Over the years I had read about Helen Keller in the newspapers. I knew that Anne Sullivan was no longer with her and that a new companion now accompanied her everywhere. But the few minutes it took me to drive down the hill were not nearly enough to get used to the idea that I was going to meet in person this mythical figure from my early youth.

I backed the jeep up against a bougainvillaea-covered wall and presented myself at the hotel. A tall, buxom, vigorous-looking woman rose from a chair on the hotel terrace to greet me: Polly Thomson,Helen Keller’s companion. A second figure rose slowly from the chair beside her and held out her hand. Helen Keller,then in her seventies,was a slight, white-haired woman with wide-open blue eyes and a shy smile.

“How do you do?” she said slowly and a little gutturally.

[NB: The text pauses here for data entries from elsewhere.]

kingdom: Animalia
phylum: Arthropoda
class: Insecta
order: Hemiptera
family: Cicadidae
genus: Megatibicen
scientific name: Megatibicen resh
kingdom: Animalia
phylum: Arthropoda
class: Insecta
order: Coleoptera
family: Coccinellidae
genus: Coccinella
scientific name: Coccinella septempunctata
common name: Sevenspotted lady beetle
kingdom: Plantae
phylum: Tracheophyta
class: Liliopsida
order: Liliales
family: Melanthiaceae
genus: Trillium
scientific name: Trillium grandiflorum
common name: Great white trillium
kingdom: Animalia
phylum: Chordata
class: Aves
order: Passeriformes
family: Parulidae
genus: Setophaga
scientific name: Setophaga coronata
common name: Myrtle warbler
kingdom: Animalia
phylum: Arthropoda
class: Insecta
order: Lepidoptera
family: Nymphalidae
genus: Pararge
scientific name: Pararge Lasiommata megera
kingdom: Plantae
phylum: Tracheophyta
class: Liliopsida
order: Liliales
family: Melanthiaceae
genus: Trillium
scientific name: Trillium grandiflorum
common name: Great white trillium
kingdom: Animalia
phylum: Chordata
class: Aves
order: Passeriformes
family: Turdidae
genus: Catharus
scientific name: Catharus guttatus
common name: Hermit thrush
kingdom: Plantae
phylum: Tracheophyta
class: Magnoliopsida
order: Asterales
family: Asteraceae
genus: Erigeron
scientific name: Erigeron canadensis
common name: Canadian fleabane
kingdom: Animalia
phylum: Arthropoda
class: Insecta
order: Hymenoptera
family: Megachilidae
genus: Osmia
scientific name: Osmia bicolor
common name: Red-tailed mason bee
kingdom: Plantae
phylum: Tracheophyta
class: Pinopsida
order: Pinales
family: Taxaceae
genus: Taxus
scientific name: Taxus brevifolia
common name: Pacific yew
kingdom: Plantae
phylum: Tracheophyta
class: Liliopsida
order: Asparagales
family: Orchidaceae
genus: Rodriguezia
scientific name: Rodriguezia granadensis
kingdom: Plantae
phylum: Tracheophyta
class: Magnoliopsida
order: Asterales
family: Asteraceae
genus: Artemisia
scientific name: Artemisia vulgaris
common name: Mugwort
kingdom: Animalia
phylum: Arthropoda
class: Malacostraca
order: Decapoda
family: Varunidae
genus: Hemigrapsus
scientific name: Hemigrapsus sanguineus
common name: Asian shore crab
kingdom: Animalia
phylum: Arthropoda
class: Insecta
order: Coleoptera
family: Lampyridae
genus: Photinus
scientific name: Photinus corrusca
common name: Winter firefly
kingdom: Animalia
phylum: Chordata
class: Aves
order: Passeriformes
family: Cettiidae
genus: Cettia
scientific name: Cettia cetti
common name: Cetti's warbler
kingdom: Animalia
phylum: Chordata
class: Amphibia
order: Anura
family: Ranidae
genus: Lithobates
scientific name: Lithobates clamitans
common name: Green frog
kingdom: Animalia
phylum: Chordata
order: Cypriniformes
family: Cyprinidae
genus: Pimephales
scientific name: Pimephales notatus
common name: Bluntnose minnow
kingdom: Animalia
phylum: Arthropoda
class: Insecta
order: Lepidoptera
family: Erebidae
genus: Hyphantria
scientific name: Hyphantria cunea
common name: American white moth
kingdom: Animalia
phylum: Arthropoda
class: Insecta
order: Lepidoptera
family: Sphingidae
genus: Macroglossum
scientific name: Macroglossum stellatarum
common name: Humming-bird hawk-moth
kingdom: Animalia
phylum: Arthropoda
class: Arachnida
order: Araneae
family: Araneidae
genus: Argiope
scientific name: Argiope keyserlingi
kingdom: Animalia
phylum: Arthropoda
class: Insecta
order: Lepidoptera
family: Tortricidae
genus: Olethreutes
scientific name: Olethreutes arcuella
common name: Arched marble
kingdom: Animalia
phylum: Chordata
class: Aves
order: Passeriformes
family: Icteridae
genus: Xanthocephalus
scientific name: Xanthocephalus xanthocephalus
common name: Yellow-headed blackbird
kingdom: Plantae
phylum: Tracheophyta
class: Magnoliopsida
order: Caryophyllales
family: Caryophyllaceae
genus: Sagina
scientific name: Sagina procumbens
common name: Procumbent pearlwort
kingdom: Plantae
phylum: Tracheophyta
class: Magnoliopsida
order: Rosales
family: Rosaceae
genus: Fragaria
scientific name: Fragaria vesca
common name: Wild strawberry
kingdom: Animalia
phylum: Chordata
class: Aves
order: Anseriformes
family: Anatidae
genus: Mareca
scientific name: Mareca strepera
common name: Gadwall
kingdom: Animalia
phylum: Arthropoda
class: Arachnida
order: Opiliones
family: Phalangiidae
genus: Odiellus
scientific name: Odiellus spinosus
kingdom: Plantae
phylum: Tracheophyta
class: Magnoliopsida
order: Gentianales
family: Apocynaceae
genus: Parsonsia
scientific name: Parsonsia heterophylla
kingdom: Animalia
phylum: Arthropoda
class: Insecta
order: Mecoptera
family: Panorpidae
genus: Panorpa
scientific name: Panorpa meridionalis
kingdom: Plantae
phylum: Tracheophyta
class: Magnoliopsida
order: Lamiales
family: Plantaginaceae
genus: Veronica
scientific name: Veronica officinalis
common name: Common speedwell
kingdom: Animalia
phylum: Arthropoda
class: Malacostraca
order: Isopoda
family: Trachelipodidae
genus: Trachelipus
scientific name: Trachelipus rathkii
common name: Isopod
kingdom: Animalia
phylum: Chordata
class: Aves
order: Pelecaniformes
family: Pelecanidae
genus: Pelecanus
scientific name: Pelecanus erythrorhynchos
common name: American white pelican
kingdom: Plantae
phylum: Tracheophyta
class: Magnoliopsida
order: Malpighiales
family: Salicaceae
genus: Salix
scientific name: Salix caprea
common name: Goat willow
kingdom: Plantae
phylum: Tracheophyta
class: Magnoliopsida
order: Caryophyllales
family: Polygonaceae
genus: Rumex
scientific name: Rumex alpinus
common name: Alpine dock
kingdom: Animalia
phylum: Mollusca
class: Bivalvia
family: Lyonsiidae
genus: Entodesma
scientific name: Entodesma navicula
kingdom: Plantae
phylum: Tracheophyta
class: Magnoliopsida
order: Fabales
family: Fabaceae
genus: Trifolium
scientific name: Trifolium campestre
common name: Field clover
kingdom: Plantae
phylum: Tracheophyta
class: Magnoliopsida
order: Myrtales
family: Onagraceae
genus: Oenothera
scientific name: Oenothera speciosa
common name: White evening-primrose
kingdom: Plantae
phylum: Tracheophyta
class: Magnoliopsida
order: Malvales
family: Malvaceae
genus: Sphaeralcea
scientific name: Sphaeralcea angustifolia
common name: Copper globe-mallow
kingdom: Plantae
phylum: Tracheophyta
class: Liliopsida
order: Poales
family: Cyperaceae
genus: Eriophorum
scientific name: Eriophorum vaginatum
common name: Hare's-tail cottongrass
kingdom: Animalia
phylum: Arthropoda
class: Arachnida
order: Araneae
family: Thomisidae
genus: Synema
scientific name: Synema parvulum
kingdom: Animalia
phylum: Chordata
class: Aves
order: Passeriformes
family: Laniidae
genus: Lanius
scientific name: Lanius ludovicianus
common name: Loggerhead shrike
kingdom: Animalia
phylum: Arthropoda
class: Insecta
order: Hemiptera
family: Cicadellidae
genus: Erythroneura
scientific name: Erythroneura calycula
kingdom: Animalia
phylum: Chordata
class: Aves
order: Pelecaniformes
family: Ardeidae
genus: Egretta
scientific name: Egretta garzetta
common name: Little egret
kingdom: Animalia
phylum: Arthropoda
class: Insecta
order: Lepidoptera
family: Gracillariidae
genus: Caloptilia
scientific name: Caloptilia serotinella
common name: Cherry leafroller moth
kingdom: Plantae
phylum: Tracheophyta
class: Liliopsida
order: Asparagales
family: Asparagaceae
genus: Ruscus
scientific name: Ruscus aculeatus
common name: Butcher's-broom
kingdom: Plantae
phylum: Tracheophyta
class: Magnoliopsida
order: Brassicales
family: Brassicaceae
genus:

I took her hand, which she was holding too high because she didn’t know how tall I was. She was bound to make this mistake with people she was meeting for the first time,but she never made it twice. Later, when we said good-bye, she put her hand firmly into mine at exactly the right level.
The luggage was loaded into the back of the jeep, and I helped the jolly Miss Thomson to sit beside it. The hotel porter lifted Helen Keller’s fragile body and set it down on the front seat next to me. Only then did it dawn on me that this was going to be a risky undertaking. The jeep was open; there was nothing you could hold onto properly. How was I to keep the blind and deaf woman from falling out of the rickety old thing when we took a curve, which had to be done at a fast clip because of the angle and the jeep’s general condition?! turned to her and said,”Miss Keller,! must prepare you — we’re going up a very steep hill. Can you hold tight to this piece of metal on the windshield?”

But she continued to look expectantly straight ahead. Behind me, Miss Thomson said patiently,”She can’t hear you, dear,nor see you. Links London I know it’s hard to get used to it at first. “

I was so embarrassed that I stammered like an idiot, trying to explain the problem ahead of us. All the while, Miss Keller never turned her head or seemed puzzled by the delay. She sat motionless,a slight smile on her face, patiently waiting. Miss Thomson knelt across the luggage and reached for her hand. Rapidly she moved Helen’s fingers up, down and sideways, telling her in blind-deaf language what I had just said.